We've commented on the coming pilot shortage before as it has been said to be imminent for perhaps a decade now. Always there has been some event to forestall its arrival, but like the long awaited and feared radioactive flotsam from the Japanese tsunami, it seems to be finally washing up on our shores. An article in today's Wall Street Journal (subscription needed) details United Airline's decision to drastically reduce the size of their Cleveland hub. Make a note that the proposed cuts are to commuter aircraft, the small 50 seat jets flying to regional destinations. Mainline flying with narrow-body Boeings and Airbuses will be unchanged (for now).
A new federal rule that requires new pilots to have 1,500 hours of flight experience, instead of 250 hours, has caused a shortfall in regional pilot ranks. This is causing a creeping pilot shortage among big airlines, which routinely recruit new aviators from regional carriers.
"Although this is an industry issue, it directly affects us and requires us to reduce our regional-partner flying, as several of our regional partners are beginning to have difficulty flying their schedules due to reduced new-pilot availability," the CEO said in the memo.
So apparently they can't fill their schedule partly due to not being able to find enough pilots to hire with the requisite hours. One must read between the lines because what the CEO really meant to say is that they can't find enough $18,000/yr pilots who are willing to spend perhaps $60k to get the ratings and experience for that $18k starting salary. Perhaps after a while there might be found pilots at higher wages. But that's the rub, isn't it? (By the way, the military is doing a better job of hanging onto their pilots so that source is drying up.)

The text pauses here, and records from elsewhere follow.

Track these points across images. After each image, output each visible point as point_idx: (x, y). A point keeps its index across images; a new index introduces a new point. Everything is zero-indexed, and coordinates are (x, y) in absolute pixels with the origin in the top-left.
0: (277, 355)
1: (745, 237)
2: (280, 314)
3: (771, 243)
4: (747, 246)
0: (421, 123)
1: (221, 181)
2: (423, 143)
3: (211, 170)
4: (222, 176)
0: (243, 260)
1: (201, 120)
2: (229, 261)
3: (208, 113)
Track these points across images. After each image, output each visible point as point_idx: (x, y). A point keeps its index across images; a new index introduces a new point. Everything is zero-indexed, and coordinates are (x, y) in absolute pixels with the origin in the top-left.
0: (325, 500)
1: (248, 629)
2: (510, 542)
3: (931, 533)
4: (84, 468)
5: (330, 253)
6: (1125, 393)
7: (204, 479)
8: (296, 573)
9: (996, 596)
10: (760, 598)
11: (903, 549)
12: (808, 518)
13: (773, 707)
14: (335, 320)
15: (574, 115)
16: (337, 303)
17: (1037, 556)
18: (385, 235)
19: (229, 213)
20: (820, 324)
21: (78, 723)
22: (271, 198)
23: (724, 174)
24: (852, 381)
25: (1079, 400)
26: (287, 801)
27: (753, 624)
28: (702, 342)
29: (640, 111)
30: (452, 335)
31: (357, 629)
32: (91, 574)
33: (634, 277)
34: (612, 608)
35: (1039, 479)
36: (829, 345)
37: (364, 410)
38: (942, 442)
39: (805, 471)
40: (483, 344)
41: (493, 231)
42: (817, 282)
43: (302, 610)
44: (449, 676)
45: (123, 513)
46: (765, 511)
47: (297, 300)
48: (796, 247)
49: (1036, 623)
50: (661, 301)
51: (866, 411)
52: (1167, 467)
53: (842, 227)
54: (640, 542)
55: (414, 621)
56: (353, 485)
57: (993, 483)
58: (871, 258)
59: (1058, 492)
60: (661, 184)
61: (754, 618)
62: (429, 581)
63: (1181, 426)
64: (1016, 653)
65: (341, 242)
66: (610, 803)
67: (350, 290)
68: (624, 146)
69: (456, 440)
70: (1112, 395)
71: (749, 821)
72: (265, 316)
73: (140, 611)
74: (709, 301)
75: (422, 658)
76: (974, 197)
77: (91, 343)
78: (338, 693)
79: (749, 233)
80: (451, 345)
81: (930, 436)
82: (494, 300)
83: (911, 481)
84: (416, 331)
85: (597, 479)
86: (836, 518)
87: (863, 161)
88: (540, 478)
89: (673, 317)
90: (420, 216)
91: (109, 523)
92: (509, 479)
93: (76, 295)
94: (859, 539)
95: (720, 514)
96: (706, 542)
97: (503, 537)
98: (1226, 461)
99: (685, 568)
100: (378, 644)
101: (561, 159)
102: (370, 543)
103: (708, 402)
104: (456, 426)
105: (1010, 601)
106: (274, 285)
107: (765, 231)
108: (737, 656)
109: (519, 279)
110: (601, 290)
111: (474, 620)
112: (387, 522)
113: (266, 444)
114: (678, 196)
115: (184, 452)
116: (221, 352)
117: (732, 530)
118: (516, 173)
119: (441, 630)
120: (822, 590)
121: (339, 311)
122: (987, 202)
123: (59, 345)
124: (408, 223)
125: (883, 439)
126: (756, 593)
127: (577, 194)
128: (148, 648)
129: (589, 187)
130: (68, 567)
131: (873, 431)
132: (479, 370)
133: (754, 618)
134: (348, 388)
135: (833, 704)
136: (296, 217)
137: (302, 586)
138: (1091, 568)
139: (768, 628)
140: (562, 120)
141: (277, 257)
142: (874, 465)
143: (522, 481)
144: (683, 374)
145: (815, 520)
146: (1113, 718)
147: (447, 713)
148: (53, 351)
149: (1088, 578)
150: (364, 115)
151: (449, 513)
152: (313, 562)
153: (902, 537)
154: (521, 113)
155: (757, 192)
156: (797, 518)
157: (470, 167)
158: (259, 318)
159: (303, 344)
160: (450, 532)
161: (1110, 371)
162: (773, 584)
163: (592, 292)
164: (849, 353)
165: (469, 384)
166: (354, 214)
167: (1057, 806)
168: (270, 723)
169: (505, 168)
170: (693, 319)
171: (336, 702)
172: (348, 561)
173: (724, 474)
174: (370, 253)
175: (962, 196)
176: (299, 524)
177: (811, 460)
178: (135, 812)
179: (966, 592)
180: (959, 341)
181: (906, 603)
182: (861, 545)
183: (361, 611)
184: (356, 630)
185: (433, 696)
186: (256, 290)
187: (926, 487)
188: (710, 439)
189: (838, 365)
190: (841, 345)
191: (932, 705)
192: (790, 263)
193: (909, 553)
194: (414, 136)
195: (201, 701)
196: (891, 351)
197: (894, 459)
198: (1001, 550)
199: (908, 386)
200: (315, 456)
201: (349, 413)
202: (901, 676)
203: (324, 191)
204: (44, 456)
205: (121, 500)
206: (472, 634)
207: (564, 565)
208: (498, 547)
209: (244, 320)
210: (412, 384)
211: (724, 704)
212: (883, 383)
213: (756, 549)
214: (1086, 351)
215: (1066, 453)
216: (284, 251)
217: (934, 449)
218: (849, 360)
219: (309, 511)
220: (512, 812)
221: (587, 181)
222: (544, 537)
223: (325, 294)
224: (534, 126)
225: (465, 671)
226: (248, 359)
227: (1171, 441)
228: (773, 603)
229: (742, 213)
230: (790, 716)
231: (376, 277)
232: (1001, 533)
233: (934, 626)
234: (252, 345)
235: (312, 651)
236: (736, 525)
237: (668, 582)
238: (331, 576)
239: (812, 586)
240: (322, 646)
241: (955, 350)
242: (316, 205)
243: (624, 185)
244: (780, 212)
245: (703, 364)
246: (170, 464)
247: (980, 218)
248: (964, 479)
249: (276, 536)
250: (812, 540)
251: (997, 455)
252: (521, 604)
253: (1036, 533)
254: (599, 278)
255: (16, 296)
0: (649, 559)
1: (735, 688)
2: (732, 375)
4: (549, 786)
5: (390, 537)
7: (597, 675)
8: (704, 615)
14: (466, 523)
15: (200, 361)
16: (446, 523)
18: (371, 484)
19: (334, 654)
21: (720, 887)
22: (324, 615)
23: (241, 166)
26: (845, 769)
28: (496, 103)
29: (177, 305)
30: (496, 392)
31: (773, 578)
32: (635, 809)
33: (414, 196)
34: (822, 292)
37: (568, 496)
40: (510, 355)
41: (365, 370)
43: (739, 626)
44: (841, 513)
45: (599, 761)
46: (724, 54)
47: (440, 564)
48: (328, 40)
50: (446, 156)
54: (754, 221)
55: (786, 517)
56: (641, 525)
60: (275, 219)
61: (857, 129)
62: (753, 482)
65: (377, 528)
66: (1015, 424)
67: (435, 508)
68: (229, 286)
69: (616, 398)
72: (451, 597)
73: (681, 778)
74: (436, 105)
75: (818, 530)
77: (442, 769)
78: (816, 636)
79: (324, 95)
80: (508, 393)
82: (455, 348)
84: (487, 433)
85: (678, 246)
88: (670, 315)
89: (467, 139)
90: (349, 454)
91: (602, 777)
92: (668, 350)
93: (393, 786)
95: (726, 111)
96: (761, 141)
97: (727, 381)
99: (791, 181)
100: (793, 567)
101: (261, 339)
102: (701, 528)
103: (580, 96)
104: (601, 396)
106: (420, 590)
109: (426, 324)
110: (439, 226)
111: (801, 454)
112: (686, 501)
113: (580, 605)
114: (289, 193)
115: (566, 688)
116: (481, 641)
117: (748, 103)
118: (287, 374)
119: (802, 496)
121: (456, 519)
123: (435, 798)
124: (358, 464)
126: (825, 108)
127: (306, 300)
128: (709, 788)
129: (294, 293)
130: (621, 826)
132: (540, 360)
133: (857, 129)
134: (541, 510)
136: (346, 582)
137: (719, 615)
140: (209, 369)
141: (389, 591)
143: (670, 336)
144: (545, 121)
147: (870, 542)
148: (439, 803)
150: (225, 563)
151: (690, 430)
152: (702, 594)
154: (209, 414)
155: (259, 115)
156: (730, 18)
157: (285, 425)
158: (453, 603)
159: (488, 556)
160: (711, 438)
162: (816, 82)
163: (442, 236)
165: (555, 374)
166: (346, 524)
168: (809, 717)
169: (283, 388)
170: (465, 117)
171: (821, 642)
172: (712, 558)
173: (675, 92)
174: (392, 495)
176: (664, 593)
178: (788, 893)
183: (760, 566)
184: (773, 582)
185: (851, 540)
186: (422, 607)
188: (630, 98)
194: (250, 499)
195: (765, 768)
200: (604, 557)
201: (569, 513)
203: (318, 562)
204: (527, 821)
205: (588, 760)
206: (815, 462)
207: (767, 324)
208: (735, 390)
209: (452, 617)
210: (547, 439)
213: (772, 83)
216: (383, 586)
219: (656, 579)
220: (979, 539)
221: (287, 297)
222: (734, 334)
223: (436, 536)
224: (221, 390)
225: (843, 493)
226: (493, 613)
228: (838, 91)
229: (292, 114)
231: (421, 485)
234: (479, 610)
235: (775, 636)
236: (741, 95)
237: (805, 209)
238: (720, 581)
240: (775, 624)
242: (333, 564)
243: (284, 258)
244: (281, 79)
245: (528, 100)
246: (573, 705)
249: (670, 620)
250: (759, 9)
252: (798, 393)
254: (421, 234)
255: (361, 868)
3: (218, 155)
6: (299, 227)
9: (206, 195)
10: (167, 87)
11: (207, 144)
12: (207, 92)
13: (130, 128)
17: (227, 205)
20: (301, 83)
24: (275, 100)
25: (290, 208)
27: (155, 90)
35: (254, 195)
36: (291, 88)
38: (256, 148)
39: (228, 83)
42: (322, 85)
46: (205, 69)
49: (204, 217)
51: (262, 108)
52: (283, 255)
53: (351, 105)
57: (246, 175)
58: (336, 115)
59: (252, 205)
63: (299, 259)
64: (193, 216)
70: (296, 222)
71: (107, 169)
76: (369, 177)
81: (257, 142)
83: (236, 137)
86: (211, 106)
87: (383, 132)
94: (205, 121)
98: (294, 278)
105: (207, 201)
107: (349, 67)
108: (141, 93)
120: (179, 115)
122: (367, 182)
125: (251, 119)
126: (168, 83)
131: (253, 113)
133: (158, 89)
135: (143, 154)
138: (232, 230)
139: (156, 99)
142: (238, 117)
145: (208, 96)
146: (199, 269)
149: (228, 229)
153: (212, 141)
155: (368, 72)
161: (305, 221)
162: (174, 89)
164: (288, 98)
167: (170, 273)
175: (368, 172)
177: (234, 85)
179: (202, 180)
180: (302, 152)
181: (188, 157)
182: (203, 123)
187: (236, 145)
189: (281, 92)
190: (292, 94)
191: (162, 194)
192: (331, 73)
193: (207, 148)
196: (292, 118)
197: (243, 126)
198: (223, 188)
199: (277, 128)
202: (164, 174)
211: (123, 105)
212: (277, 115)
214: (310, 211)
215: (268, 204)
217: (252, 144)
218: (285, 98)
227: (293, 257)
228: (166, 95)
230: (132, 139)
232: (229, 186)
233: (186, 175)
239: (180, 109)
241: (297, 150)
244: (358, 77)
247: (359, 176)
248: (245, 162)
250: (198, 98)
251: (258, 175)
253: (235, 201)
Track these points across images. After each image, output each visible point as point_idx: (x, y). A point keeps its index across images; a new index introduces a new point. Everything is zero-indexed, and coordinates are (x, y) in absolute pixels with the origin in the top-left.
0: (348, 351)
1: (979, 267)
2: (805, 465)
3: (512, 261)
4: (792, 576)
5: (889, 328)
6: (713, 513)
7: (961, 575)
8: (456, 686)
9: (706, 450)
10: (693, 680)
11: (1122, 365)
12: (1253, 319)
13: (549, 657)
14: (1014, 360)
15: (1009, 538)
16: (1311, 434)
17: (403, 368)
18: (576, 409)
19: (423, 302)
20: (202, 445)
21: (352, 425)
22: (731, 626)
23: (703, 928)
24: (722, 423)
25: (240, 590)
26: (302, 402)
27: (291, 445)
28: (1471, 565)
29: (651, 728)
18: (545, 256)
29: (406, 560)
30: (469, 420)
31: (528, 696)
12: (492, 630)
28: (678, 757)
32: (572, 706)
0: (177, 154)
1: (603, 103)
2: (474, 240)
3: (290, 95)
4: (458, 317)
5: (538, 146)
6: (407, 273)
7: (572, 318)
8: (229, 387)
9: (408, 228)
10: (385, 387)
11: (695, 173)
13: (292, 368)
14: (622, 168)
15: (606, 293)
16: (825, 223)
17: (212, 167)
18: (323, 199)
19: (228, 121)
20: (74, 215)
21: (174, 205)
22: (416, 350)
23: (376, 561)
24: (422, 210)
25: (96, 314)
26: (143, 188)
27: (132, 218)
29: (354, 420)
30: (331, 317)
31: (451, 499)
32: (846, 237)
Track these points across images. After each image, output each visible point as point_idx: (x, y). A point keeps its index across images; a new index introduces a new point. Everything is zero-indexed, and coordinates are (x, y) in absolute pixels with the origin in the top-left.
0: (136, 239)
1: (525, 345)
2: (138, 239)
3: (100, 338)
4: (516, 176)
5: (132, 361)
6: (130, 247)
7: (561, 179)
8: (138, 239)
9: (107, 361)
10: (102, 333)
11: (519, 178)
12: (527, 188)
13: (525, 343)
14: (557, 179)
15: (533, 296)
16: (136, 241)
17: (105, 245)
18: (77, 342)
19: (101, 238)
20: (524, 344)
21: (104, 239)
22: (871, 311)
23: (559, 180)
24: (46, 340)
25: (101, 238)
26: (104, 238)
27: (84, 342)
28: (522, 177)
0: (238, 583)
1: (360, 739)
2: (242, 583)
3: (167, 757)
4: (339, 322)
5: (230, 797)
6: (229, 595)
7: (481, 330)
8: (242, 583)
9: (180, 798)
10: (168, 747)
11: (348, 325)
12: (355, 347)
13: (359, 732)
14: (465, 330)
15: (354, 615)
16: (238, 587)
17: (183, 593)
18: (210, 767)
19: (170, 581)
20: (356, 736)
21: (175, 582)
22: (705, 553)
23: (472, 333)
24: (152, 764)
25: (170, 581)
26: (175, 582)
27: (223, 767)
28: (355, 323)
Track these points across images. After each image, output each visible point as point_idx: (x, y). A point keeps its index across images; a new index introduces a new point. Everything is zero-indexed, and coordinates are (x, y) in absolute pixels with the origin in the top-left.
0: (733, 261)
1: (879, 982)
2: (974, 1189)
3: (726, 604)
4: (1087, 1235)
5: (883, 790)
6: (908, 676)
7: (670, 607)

At the higher wages necessary to attract pilots, the economics of flying commuter aircraft may not work. Buying a ticket on a commuter aircraft is already crazy expensive and is likely to get more so. At some point customers will simply drive. Other likely trends will be to see an acceleration of the grounding of the now uneconomic 50 seaters in favor of larger 90 or 130 seat aircraft. The problem with larger aircraft is some markets just don't have the demand to fill a 130 seat aircraft nor the pricing power to support a 50 seat aircraft. These destinations, save for the government's Essential Air Service subsidy program will lose commercial air service.
We've mentioned before that the cause of all this mischief was the rule change resulting from laws passed in the wake of the Colgan crash of several years ago. Even though both pilots in that accident had well above the newly established minimums, Congress had to show that they were doing something to fix an air transportation system that is already the safest in the world. Forcing people into their cars where they are orders of magnitude more likely to be killed or injured in auto wrecks seems just like the perfect fix. Economics is (apparently) hard.